The airy new plaza outside the Museum’s new wing has been dedicated as the Boettcher Plaza in recognition of the Boettcher Foundation’s decades-long history of supporting the Museum. The new plaza was dedicated at a special event on July 17. The Foundation’s recent grants helped construct and equip the new wing.
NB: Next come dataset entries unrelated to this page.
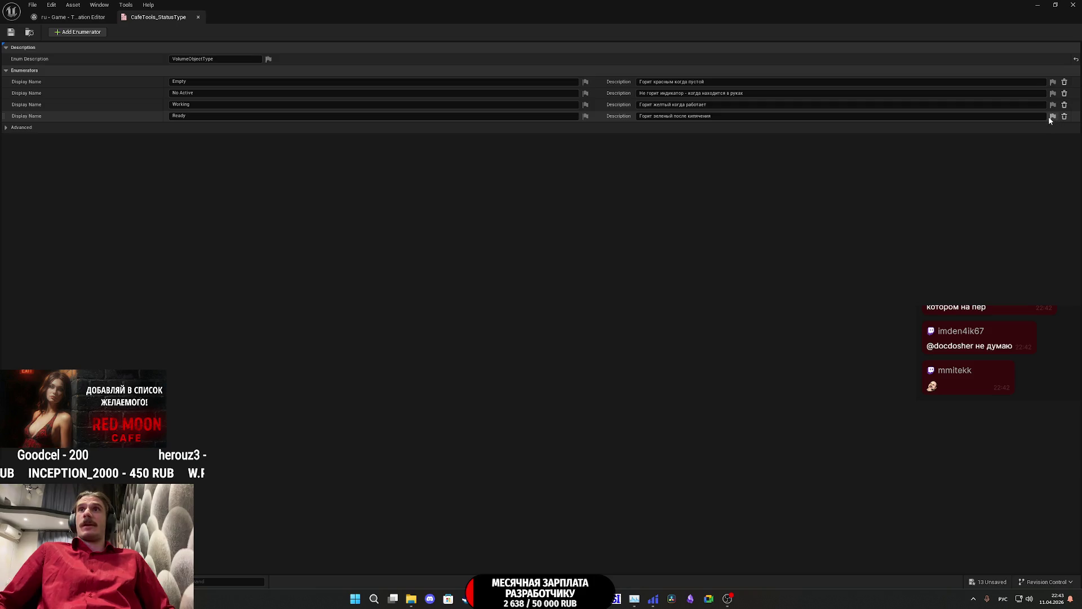
pyautogui.click(1052, 116)
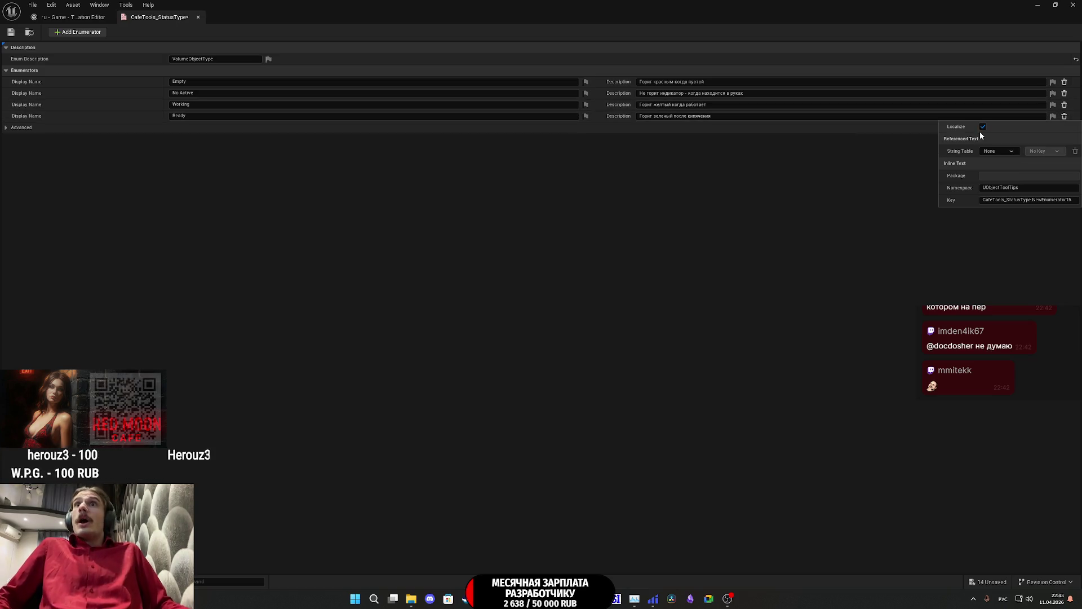
pyautogui.click(586, 116)
pyautogui.click(623, 126)
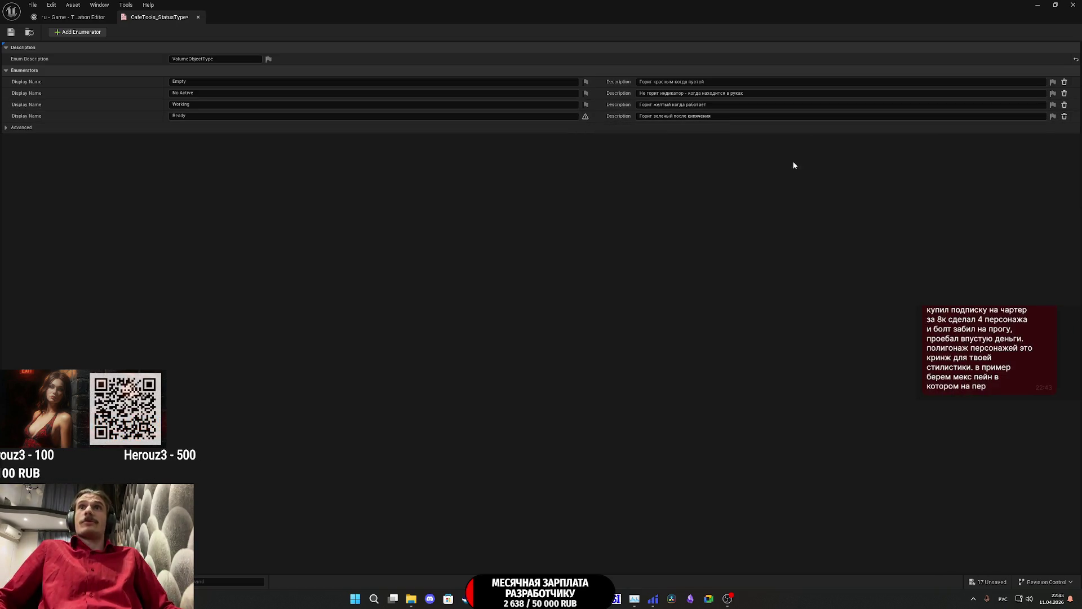
pyautogui.click(1053, 116)
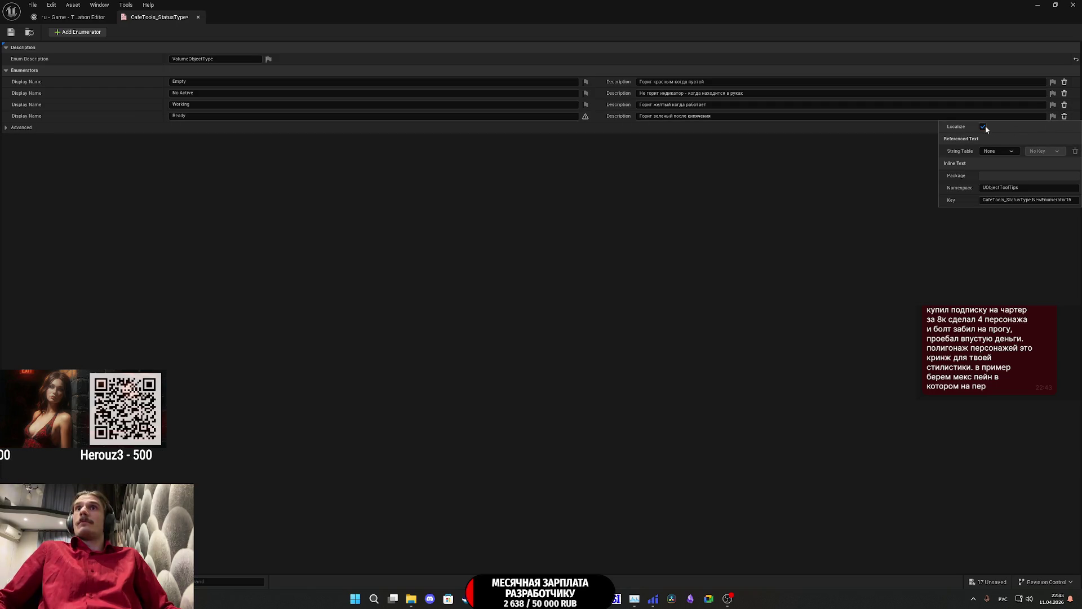
pyautogui.click(878, 196)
Since 1947, Boettcher Foundation grants to the Museum have totaled more than $6 million and supported a variety of key capital projects including
- An addition to the west side, dedicated in 1953, that stood for nearly 50 years
- Diorama halls in the Charles Boettcher II Wing on Level 2, including Edge of the Wild and Australia and South Pacific Hall
- Boettcher North American Wildlife Hall and Africa Hall
- Phipps IMAX Theater and the T-Rex Cafe and Deli
- Prehistoric Journey, Space Odyssey, and Expedition Health permanent exhibitions
- Morgridge Family Exploration Center and Rocky Mountain Science Collections Center
In addition, Claude K. Boettcher served on the Museum’s Board of Trustees from 1928 to 1957.
Founded in 1937 by Claude K. Boettcher and his father, Charles, the Boettcher Foundation invests in Colorado through “minds and mortar.” The Foundation funds scholarships, biomedical research, and teacher training, as well as capital grants for nonprofits.
Foundation leaders say they want the plaza to serve as a testament to the power of charitable giving and as a reminder that cultural institutions like the Museum help make Colorado the wonderful place it is. They hope others will be inspired to start their own traditions of giving.
The Boettcher Plaza dedication also honored two outgoing Trustees of the Boettcher Foundation, Pamela D. Beardsley and Edward D. White, both of whom have deep ties to the Museum:
- Pam Beardsley is a Trustee Emeritus who served on the Museum’s board from 1990 to 2009, including three years as board chair and two years on the DMNS Foundation board.
- Ted White’s great grandfather, Henry M. Porter, was among the Museum’s founders. White’s great uncle, John T. Mason, voluntarily helped manage the Museum and curate the collections from 1901 to 1910, and in 1918 donated his worldwide collection of more than 20,000 butterflies and moths to the Museum.